In the third grade, public school privilege
is knowing you are one of the teacher’s favorites,
of course, it cuts both ways.
In the row house community, money was to go to
Mr. Mike’s with, buy lunch meat, a pickle onion,
and occasionally a pack of baseball cards.
No one seemed, most entitled. Free, some more than
others, depending on parental guidance, temperament,
or lack of, which was an entitlement of sorts.
The real privilege was location, the alley out back,
the compressed world of kids, bikes, and balls.
The park out front was a new wonderment every day.
It provided the opportunity to forego the concrete and the asphalt.
The woods and the run that ran through it were my franchise,
my entitlement, my escape.
Puberty saw the garage, remodeled, turned into a hangout,
with the typical search for opportunity, you know,
to be acknowledged as the best chess player in the neighborhood,
and any benefits, one-on-one encounters provided.
When I look back on it now,
no one could have known this world but me.
I was special to it and it to me,
it speaks to me now like a friend, it was a privilege.
Craig Kirchner thinks of poetry as hobo art.
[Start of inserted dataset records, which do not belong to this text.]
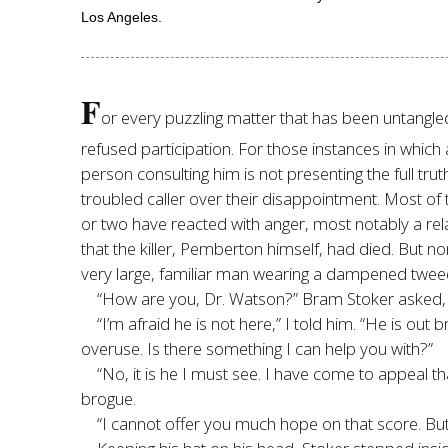
Los Angeles.
F
or every puzzling matter that has been untangl
refused participation. For those instances in which 
person consulting him is not presenting the full tru
troubled caller over their disappointment. Most of
or two have reacted with anger, most notably a re
that the killer, Pemberton himself, had died. But n
very large, familiar man wearing a dampened tweed 
“How are you, Dr. Watson?” Bram Stoker asked, th
“I’m afraid he is not here,” I told him. “He is o
overuse. Is there something I can help you with?”
“No, it is he I must see. I have come to appeal t
brogue.
“I cannot offer you much hope on that score. But 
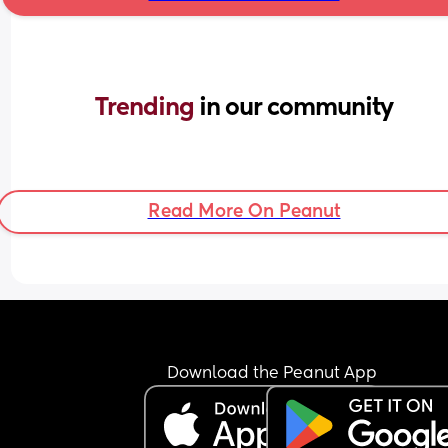
Trending 
in our community
Read More On Peanut
Download the Peanut App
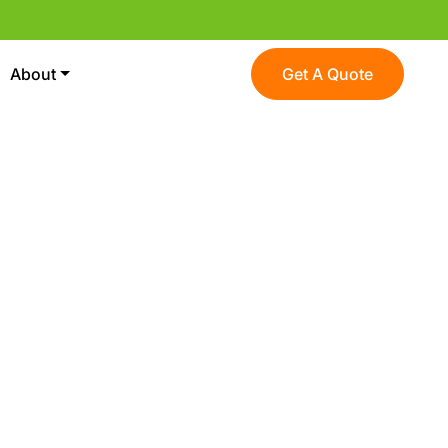
About
Get A Quote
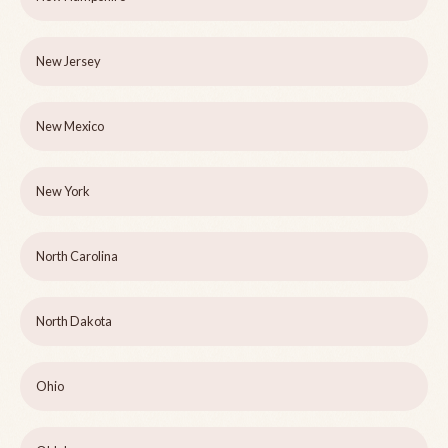
New Jersey
New Mexico
New York
North Carolina
North Dakota
Ohio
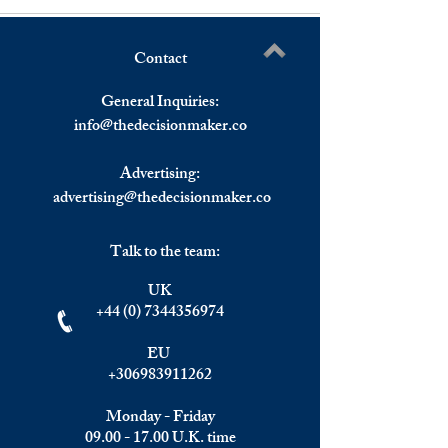
Contact
Bank of England Raised
Dow Fell Over 10
Write a comment...
Interest Rates.
on Thursday, Eur
General Inquiries:
Stocks Down Exce
info@
thedecisionmaker.co
FTSE 100 in The
Advertising:
advertising@thedecisionmaker.co
Talk to the team:
UK
+44 (0) 7344356974
EU
+306983911262
Monday - Friday
09.00 - 17.00
U.K. time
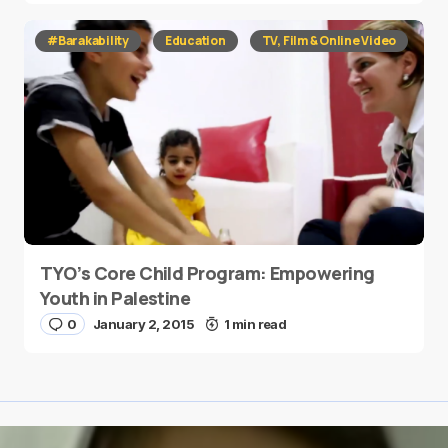
#Barakability
Education
TV, Film & Online Video
TYO’s Core Child Program: Empowering
Youth in Palestine
0
January 2, 2015
1 min read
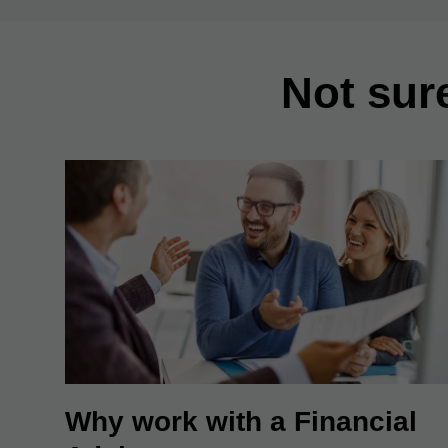
Not sur
Why work with a Financial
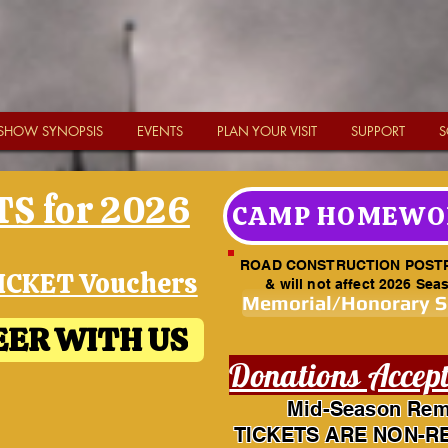
SHOW SYNOPSIS
EVENTS
PLAN YOUR VISIT
SUPPORT
S
S for 2026
CAMP HOMEWO
ROAD CONSTRUCTION POST
ICKET Vouchers
& will not affect 2026 Sea
Memorial/Honorary 
ER WITH US
Donations Accep
Mid-Season Rem
TICKETS ARE NON-R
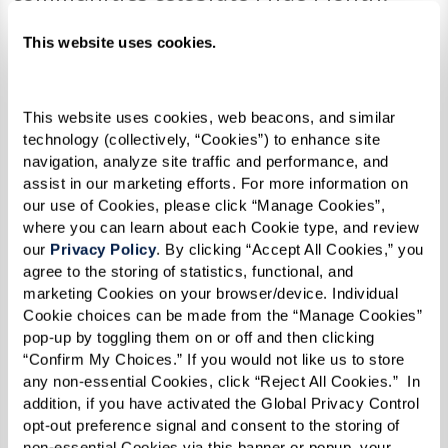
Legacy at Clover Blossom
holds a weekly
This website uses cookies.
PRIDE Speaker Series
discussing
important topics and celebrating the
This website uses cookies, web beacons, and similar 
LGBTQ+ community. The series
technology (collectively, “Cookies”) to enhance site 
culminates with the exciting PRIDE
navigation, analyze site traffic and performance, and 
assist in our marketing efforts. For more information on 
Picnic & Drag Show.
our use of Cookies, please click “Manage Cookies”, 
The
Not Another Second
exhibition at
where you can learn about each Cookie type, and review 
The Watermark at Westwood Village
our 
Privacy Policy
. By clicking “Accept All Cookies,” you 
agree to the storing of statistics, functional, and 
showcases poignant portraits by Karsten
marketing Cookies on your browser/device. Individual 
Thormaehlen, a famed German
Cookie choices can be made from the “Manage Cookies” 
pop-up by toggling them on or off and then clicking 
photographer. It’s part of an interactive
“Confirm My Choices.” If you would not like us to store 
photo and film exhibition honoring the
any non-essential Cookies, click “Reject All Cookies.”  In 
contributions, sacrifice, and bravery of
addition, if you have activated the Global Privacy Control 
opt-out preference signal and consent to the storing of 
LGBTQ+ seniors.
non-essential Cookies via this banner or popup, your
He loves storytelling and the aesthetics of the paper and pen. He has had two poems nominated for the Pushcart, and has a book of poetry, Roomful of Navels. After a writing hiatus he was recently published in Decadent Review, New World Writing, Wild Violet, Ink in Thirds, Last Leaves, Literary Heist, Ariel Chart, Lit Shark, Cape Magazine, Flora Fiction, Young Ravens, Chiron Review, Journal of Expressive Writing, and several dozen other journals. Craig writes from Jacksonville, FL.